Courtesy: The Hindu
Politicians would not be able to make hard choices on an issue such as climate change, if the media fails to build public opinion on this extraordinarily important challenge facing the world, said Alan Rusbridger, former Editor-in-Chief of Guardian News and Media on Tuesday.
Climate change is an issue on which politicians find it difficult to make decisions and journalism has to step in with even a campaign to make people consider it, he said, delivering a lecture on “Climate change: Has journalism failed?” organised by The Hindu Centre for Politics and Public Policy here.
Taking as an example his own decision in the last five months of his editorship of The Guardian to aggressively pursue climate change, Mr. Rusbridger said the newspaper launched a campaign to persuade investors in fossil fuel companies extracting resources such as oil and coal to “keep it in the ground.”

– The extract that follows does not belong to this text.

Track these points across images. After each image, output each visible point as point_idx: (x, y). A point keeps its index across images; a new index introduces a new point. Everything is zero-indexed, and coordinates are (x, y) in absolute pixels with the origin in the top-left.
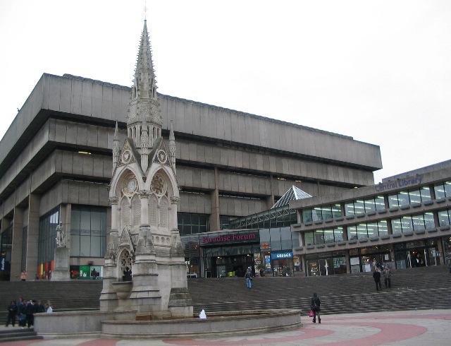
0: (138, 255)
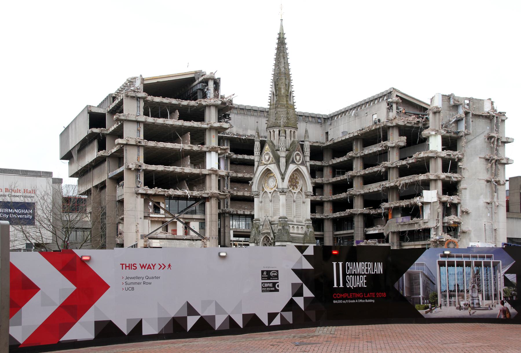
0: (278, 241)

The media even in advanced countries such as the United States and the U.K. was either shrinking its coverage of climate change, or adopting a false sense of balance which did not bring out the horrific dimensions of the problem, more so for future generations.
The Guardian therefore chose to base its campaign to convince institutions such as the Bill and Melinda Gates Foundation and the Wellcome Trust to withdraw their investments in fossil fuel companies, on a set of assumptions: that man-made climate change was happening, a simple set of three numbers on the threshold of temperature rise that earth could survive and the buried reserve of carbon emissions, would drive home the message effectively.
The three critical campaign numbers framed by the activist Bill McKibben and used by The Guardian are: To stay under 2 degrees Celsius rise in earth’s temperature, only 565 gigatonnes (GT) of carbon dioxide can be emitted, but there is already 2,795 GT – fives times more – ready to burn.
Through its mixed campaign and reporting that utilised interactive graphics, videos and involved top poets and actors, its website got 6.1 million views and 4.9 million visitors. The newspaper was able to get 2,20,000 persons to sign a petition urging the two organisations to disinvest from the fossil fuel companies.
During a questions session that followed the lecture, agricultural scientist M.S. Swaminathan said a rise in average temperature of 2 to 4 degrees Celsius would lead to enormous crop losses, since the duration of cultivation would be shortened.
The lecture was attended among others by leading citizens, including CPI(M) leader Prakash Karat, former Madras High Court judge Prabha Sridevan, and advocate Sriram Panchu.
The Chairman, Kasturi and Sons, N. Ram, who introduced Mr. Rusbridger to the audience, said the lecture, which was the third organised on climate change by The Hindu Centre fo
r Politics and Public Policy brought up the question of journalism’s role in such serious global problems.